In the season premiere, we join Archer (once more a private eye, only this time in the 1940’s) in the wake of Woodhouse, his in-dream partner’s death. It is this event that sets up the rest of the episode, as well as seemingly the rest of the season, as Archer attempts to discover just who killed his partner. Juxtaposing these events in the dream, meanwhile, we are given a glimpse into the real world, where Woodhouse has in fact passed away; second-hand information only overheard by a sleeping Archer. This provides us with an interesting possible framework for the season moving forward, as now I find myself wondering just what else from the real world could affect the ‘Dreamland’ moving forward? Are we in line for an Inception-like awakening in the finale perhaps? I, personally, definitely hope so.
With the death of Woodhouse pushing the episode forward, we are reintroduced to the rest of the key cast, starting with Pam and Cyril, who, in Archer’s comatose dream are a pair of dim-witted cops. Lana, Krieger and Ray all work at the ‘Dreamland’ bar and club as a singer, barman and musician respectively. While the club itself is owned by Malory Archer, who in this dream, is a mob boss who goes by the codename (you guessed it) ‘Mother’. Rounding out the regulars is Cheryl, who we do not meet until the very end, teasing the second episode with a simple request of Archer; “I want you to kill me”.

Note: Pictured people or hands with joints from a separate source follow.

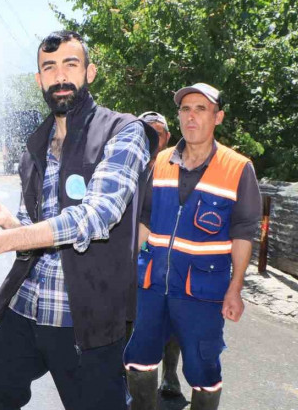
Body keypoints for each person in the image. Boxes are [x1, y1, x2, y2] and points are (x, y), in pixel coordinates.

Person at [0, 30, 155, 410]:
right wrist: (6, 221)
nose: (60, 76)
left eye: (70, 65)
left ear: (89, 72)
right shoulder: (35, 146)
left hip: (84, 321)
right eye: (49, 67)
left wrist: (4, 240)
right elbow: (35, 235)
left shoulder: (124, 132)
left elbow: (97, 216)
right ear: (39, 80)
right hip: (24, 310)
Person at [123, 83, 262, 410]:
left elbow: (243, 232)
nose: (191, 116)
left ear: (218, 117)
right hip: (153, 285)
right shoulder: (159, 162)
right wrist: (124, 270)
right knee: (139, 359)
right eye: (186, 109)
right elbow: (144, 220)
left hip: (202, 291)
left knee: (203, 369)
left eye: (201, 109)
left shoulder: (238, 168)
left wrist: (235, 289)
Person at [127, 111, 183, 401]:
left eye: (157, 132)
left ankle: (170, 373)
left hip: (164, 256)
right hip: (129, 255)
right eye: (145, 130)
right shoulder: (124, 163)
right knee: (129, 319)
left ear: (167, 138)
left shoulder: (176, 168)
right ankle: (130, 382)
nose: (151, 137)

The premiere episode is chock full of action and laughs, and it is clear that the writers love the narrative challenges and comedic opportunities of setting Archer in the 1940’s, with film noir tropes being lovingly adhered to and joked about in equal amounts. If one thing is for certain, it is that no matter the era or location, the creative team behind Archer have a style of storytelling that continues to hold up, even eight years after the first episode aired. The writing is as quick and on the nose as ever, one-liners are just as prevalent and jokes for long time fans are gratuitous in their number. Above all, it is great to have Archer back on the small screen, and the rejuvenation of characters and their roles in the meta gives us a fresh take on what was already a ‘Sterling’ show. In terms of a season opener, this is an episode that is fundamentaly ‘Archer’ to its core, and that is a beautiful thing.